What is the Church of the Almighty God?
China's most radical cult is relatively new, founded just over two decades ago by Zhao Weishan, a former physics teacher who has since fled to the United States. The group describes the ruling Communist Party as a 'Red Dragon' that needs to be slain and all members are told they should be ready to "sacrifice their lives" at any moment.
The evangelical sect has some grounding in Christianity but believes that Jesus has risen as a 40-year old Chinese woman called Yang Xiangbin, co-incidentally the wife of its founder, who has returned to Earth to bring about the apocalypse.
Official estimates vary but the cult could have as many as million followers. One former member told the Daily Telegraph that the teachings are simple. "They just want you to repeat over and over that you obey 'God', listen to her, and not fight back. And there are threats for those who think of quitting."
Its members have been accused of shocking murders and mutilations of people who have refused to convert.
How do they recruit people?
Members often target Christians, luring them in with the idea of a shared belief system and the added promise of a more "direct" route to salvation. They often approach housewives and the most vulnerable in society and have been accused of using aggressive conversion tactics including intimidation, brainwashing, kidnapping and even seduction.
How is the government dealing with them?
The public outcry over the murder forced the state to take action with numerous raids and up to a 1,000 arrests since the incident.
How does China deal with religion in general?
China has a long, dark history of government crackdowns on religion.
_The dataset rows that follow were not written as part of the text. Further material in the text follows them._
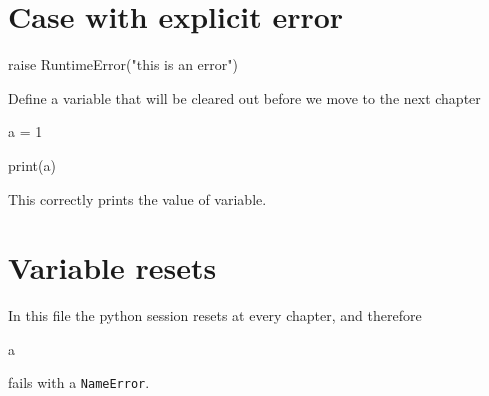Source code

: \documentclass{book}
\begin{document}
\chapter{Case with explicit error}

\begin{pycell}
raise RuntimeError("this is an error")
\end{pycell}

Define a variable that will be cleared out before we move to the next chapter

\begin{pycell}
a = 1
\end{pycell}

\begin{pycell}
print(a)
\end{pycell}

This correctly prints the value of variable.

\chapter{Variable resets}

In this file the python session resets at every chapter, and therefore

\begin{pycell}
a
\end{pycell}

fails with a \texttt{NameError}.

\ifPythonTeXLoaded
\else
\fi
\end{document}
Even today, high level government interference in religion continues with "strict guidelines" of what is acceptable, according to the BBC's Carrie Gracie.
State-sponsored versions of each religion have forced millions to set up underground "house churches" where they can practice their beliefs. These unsanctioned churches are often raided by police and their organisers are arrested, something the Church of the Almighty God has used to their advantage in garnering support against the state.